Task to carry out: This task calls for copying each line below that contains "lines".

--- START ---

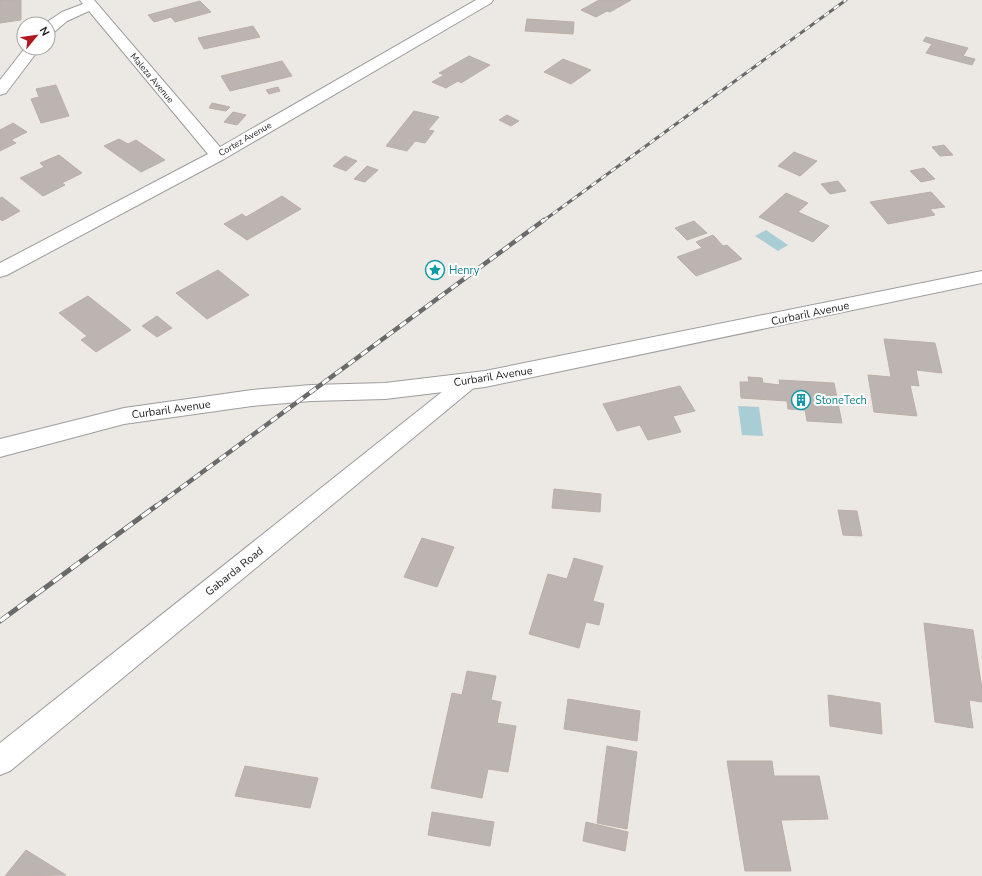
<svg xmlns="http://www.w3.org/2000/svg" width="982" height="876" viewBox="0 0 982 876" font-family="'Nunito Sans',sans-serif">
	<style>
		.water { fill: #a8cdd5 }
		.building { fill: #bcb4b0; stroke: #bcafa7 }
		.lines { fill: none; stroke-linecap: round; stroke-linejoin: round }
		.minor-casing { stroke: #9d9d9d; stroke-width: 2 }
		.tertiary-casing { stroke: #9d9d9d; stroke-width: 2 }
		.minor { fill: #fff; fill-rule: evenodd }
		.tertiary { fill: #fff; fill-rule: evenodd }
		.rail-far2-casing { stroke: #6a6a6a; stroke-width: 3 }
		.rail-far1-casing { stroke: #6a6a6a; stroke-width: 4.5 }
		.rail-casing { stroke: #6a6a6a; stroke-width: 5 }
		.rail-far2 { stroke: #fff; stroke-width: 2; stroke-dasharray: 6; stroke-linecap: butt }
		.rail-far1 { stroke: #fff; stroke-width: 3; stroke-dasharray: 8; stroke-linecap: butt }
		.rail { stroke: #fff; stroke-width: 3.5; stroke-dasharray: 11; stroke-linecap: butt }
		.labels { text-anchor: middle; stroke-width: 4; stroke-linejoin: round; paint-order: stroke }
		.far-street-label { font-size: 9px; fill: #1c1c1c; stroke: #fff }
		.culture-label { font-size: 11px; fill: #0d838f; stroke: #fff; text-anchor: start }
		.street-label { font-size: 11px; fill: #1c1c1c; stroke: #fff }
	</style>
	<rect width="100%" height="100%" fill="#ece8e3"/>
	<!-- water -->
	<g class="water">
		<path d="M766,230l22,15 -10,6 -23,-15z"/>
		<path d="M738,406l21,1 4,29 -21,-1z"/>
	</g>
	<!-- building -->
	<g class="building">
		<path d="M0,0h21v20l-21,3z"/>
		<path d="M599,0h32l-21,12 -3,-1 -11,6 -15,-7z"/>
		<path d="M200,1l11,11 -36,10 -4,-5 -17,5 -6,-7z"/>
		<path d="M527,19l47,3 -1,12 -48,-3z"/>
		<path d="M253,26l7,11 -56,12 -6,-11z"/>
		<path d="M926,37l42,11 -5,8 12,3 -3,6 -46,-12 6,-9 -9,-3z"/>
		<path d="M469,56l21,9 -29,18 -3,-2 -12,7 -14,-6 12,-7 -5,-2z"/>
		<path d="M563,59l28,11 -20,14 -27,-12z"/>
		<path d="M282,61l10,15 -62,15 -9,-15z"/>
		<path d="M56,85l13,31 -28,7 -10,-24 8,-2 -3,-8z"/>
		<path d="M278,87l2,4 -11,3 -3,-4z"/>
		<path d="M212,103l18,4 -4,4 -17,-3z"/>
		<path d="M414,111l25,6 -11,13 6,1 -9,12 -10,-2 -8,10 -21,-5z"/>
		<path d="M233,112l13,3 -9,10 -13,-3z"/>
		<path d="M507,115l12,6 -8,5 -12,-6z"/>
		<path d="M13,123l14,9 -16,8 5,3 -16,8v-21z"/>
		<path d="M119,139l9,5 8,-4 29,20 -24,12 -37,-26z"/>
		<path d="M944,145l9,10 -13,1 -8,-9z"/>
		<path d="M794,152l23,9 -17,15 -22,-10z"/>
		<path d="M59,155l23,18 -20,10 3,2 -22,11 -23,-18 24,-11 -4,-4z"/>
		<path d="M345,156l12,5 -11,10 -13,-5z"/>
		<path d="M367,166l11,4 -13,12 -11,-3z"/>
		<path d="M924,168l11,11 -14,3 -11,-11z"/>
		<path d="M838,181l8,10 -16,3 -9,-10z"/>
		<path d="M931,192l14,15 -15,2 5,6 -47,9 -18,-22z"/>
		<path d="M786,193l22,10 -10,9 31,14 -16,16 -54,-25z"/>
		<path d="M282,196l19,13 -54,31 -23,-16 18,-10 4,3z"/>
		<path d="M2,197l18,14 -18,10 -2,-2v-21z"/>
		<path d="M694,221l13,12 -20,7 -12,-12z"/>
		<path d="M713,235l10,11 4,-1 15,14 -46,17 -19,-19 25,-9 -6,-6z"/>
		<path d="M218,270l31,25 -42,24 -31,-26z"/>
		<path d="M88,296l43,34 -35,22 -15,-12 6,-4 -28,-23z"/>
		<path d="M157,316l15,12 -15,9 -15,-11z"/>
		<path d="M884,339l51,4 7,30 -26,-3 3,16 -9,-1 7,31 -43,-4 -6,-37 23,2z"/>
		<path d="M748,377l14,1 1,5 17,2 -1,-5 55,3 8,40 -35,-2 -2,-11 -17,-1 -1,-8 -46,-3 -1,-16h9z"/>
		<path d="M680,386l15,25 -22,5 8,16 -33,8 -8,-15 -23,6 -14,-27z"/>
		<path d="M554,489l47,5 -1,18 -48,-4z"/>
		<path d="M838,510l19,1 5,25 -19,-1z"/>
		<path d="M422,538l32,9 -17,40 -33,-10z"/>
		<path d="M574,558l29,8 -10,35 11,3 -5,21 -13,-3 -7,26 -50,-14 19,-60 19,5z"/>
		<path d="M924,623l49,7 9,59v13l-13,-2 4,28 -38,-6z"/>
		<path d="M467,671l29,5 -5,24 10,2 -4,21 19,3 -8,46 -20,-3 -6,29 -51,-10 21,-95 10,2z"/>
		<path d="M828,695l52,8 2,31 -52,-8z"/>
		<path d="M568,699l72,12 -3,30 -73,-12z"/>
		<path d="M607,746l30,6 -10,77 -30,-6z"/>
		<path d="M727,761h45l2,15h45l9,43 -47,1 10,51h-46z"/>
		<path d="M245,766l73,12 -8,30 -75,-12z"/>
		<path d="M432,812l62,10 -4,24 -62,-11z"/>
		<path d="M586,822l42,10 -3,19 -42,-10z"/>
		<path d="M26,850l40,25 -61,1z"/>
	</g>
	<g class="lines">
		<!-- minor casing -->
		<g class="minor-casing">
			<g id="minor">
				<path d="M80,0h14l126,147 256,-147h17l-2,3 -267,156 -217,116 -7,2v-14l208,-109 -119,-143 -22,10 -14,12 -5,1v-10h-2l1,-2 15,-10 21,-8z"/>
				<path d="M25,48h15l-34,45 -6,2v-15z"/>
				<path d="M469,373l7,3 3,5 -3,5 -466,385 -10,4v-32l462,-367z"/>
			</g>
		</g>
		<!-- tertiary casing -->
		<g class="tertiary-casing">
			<path id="tertiary" d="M982,271v12l-497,104 -100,12 -74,2 -59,5 -128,18 -124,33v-18l124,-31 128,-18 59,-5 74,-2 100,-12z"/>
		</g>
		<!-- minor -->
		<use href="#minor" class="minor"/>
		<!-- tertiary -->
		<use href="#tertiary" class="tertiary"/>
		<!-- rail-far2 casing -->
		<g class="rail-far2-casing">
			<path id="rail-far2" d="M543,221l303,-221"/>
		</g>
		<!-- rail-far1 casing -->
		<g class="rail-far1-casing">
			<path id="rail-far1" d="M155,507l389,-287"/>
		</g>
		<!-- rail casing -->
		<g class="rail-casing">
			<path id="rail" d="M0,621l156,-115"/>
		</g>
		<!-- rail-far2 -->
		<use href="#rail-far2" class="rail-far2"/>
		<!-- rail-far1 -->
		<use href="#rail-far1" class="rail-far1"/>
		<!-- rail -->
		<use href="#rail" class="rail"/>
	</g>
	<!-- icons -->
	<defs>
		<g id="sight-ring" transform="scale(1)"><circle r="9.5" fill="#fff" stroke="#0f9aa8" stroke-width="1.5"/><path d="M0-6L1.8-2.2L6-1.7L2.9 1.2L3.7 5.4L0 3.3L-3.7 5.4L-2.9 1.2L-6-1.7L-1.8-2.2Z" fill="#0f9aa8"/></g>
		<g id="building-ring" transform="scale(1)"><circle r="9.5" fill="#fff" stroke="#0f9aa8" stroke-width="1.5"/><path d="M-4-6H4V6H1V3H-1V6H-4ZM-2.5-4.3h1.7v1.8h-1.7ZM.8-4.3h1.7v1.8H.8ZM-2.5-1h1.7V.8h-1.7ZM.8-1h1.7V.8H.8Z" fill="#0f9aa8"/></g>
	</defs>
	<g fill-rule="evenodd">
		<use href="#sight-ring" x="435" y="270"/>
		<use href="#building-ring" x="801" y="400"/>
	</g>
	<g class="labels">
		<!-- far-street labels -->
		<g class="far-street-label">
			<text transform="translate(152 78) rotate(50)" y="3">Maleza Avenue</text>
			<text transform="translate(245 139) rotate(-30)" y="3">Cortez Avenue</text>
		</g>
		<!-- culture labels -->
		<g class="culture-label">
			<text x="449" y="274">Henry</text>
			<text x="815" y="404">StoneTech</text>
		</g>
		<!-- street labels -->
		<g class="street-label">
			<text transform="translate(810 313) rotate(-12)" y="4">Curbaril Avenue</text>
			<text transform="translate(493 376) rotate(-9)" y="4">Curbaril Avenue</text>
			<text transform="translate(171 409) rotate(-8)" y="4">Curbaril Avenue</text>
			<text transform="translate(234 571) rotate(-39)" y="4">Gabarda Road</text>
		</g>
	</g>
	<!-- north arrow -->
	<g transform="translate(36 36) rotate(61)"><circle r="19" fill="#ffffff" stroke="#a4a4a4"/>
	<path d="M0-3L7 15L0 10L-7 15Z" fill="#b01820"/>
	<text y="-6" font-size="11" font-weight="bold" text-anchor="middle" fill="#1c1c1c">N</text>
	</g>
</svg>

--- END ---

Reply:
		.lines { fill: none; stroke-linecap: round; stroke-linejoin: round }
	<g class="lines">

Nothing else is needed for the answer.